**Brief:**
Gather all lines in the data that hold the string "laundry".

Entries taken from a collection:
────

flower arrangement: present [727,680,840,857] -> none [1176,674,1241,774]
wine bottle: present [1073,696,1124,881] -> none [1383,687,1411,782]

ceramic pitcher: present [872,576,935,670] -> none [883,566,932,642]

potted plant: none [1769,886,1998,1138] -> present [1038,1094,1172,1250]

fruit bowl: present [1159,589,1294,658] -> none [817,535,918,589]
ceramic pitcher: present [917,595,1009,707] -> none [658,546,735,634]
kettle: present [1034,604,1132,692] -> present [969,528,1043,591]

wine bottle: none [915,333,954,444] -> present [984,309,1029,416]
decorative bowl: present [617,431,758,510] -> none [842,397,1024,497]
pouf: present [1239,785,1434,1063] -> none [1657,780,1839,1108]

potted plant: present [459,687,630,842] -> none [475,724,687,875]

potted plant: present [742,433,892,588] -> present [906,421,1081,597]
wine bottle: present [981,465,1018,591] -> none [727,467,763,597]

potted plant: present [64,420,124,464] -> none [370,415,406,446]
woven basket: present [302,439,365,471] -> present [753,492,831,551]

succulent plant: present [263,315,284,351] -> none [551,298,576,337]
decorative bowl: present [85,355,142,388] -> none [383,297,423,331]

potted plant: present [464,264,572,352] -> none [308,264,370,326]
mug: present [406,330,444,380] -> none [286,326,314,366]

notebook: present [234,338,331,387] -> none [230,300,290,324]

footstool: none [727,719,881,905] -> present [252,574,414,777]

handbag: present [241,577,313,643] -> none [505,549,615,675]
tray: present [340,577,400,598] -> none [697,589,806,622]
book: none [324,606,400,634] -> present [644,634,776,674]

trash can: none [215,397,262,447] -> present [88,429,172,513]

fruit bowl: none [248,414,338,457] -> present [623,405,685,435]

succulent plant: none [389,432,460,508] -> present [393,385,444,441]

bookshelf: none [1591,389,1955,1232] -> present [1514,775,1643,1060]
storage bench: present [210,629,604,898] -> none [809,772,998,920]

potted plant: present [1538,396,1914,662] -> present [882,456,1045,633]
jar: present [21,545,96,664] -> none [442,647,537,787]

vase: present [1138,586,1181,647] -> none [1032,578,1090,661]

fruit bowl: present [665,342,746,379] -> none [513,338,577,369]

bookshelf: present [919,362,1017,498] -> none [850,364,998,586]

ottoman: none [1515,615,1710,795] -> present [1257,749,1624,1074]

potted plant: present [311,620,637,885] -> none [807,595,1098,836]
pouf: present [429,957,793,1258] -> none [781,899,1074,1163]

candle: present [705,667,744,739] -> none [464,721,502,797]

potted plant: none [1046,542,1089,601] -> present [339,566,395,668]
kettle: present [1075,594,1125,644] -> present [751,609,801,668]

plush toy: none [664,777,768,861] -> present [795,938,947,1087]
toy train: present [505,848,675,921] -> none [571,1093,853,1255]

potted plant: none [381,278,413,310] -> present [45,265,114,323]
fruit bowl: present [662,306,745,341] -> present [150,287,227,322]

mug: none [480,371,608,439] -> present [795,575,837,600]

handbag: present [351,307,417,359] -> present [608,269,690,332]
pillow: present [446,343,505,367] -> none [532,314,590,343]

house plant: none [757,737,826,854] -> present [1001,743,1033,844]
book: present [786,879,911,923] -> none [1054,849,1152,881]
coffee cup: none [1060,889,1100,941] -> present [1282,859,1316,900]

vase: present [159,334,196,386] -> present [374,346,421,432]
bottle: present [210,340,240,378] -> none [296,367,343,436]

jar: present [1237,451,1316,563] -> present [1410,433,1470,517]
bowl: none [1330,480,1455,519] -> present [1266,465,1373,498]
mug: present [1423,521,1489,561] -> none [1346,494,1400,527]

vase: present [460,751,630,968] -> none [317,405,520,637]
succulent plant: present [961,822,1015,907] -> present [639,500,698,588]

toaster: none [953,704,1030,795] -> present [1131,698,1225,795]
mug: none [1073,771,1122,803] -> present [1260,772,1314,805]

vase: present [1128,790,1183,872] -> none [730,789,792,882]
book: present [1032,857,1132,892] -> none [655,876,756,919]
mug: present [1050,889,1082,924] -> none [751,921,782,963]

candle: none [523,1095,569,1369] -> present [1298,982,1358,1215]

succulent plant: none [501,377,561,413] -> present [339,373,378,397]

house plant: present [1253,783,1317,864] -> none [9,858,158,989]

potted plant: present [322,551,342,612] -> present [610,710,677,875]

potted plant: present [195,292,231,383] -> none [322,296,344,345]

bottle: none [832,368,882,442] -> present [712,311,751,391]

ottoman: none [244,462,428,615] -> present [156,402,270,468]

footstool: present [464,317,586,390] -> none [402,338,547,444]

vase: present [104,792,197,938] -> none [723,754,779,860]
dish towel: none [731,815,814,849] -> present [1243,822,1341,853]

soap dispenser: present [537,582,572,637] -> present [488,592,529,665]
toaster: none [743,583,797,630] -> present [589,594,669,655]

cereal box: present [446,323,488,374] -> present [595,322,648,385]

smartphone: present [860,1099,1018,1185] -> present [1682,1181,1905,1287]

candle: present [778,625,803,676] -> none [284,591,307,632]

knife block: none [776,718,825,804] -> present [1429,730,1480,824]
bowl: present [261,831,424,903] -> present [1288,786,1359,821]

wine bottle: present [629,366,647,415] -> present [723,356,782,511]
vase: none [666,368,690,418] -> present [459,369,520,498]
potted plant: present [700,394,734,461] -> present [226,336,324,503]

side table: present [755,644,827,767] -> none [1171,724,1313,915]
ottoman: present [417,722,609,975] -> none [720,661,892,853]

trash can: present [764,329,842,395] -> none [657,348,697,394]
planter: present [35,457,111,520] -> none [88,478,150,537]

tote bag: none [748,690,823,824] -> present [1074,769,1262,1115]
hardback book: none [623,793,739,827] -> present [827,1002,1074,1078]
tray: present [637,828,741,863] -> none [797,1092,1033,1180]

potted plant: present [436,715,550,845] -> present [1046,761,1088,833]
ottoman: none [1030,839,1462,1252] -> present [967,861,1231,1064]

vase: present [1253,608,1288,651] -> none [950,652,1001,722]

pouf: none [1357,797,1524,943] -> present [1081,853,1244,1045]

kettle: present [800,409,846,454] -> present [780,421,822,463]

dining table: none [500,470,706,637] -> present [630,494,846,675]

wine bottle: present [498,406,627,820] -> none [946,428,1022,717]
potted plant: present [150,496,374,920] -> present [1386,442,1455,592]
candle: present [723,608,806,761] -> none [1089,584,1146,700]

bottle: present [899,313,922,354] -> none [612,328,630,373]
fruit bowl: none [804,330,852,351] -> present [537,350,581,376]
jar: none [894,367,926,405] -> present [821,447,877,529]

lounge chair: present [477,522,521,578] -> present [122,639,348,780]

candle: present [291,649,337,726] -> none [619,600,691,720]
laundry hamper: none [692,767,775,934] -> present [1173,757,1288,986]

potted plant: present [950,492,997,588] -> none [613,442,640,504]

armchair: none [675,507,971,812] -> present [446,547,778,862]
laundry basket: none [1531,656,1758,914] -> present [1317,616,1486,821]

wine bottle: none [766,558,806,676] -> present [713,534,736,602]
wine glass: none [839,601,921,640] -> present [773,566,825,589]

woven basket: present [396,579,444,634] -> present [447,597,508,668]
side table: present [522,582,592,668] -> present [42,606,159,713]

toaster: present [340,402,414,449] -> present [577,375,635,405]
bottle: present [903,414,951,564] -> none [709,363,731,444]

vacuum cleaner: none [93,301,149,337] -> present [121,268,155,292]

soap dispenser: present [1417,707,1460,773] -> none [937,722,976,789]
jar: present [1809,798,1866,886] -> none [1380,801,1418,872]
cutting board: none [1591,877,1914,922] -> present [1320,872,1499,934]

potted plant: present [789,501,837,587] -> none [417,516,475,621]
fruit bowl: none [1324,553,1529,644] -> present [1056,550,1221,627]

────

**Written response:**
laundry hamper: none [692,767,775,934] -> present [1173,757,1288,986]
laundry basket: none [1531,656,1758,914] -> present [1317,616,1486,821]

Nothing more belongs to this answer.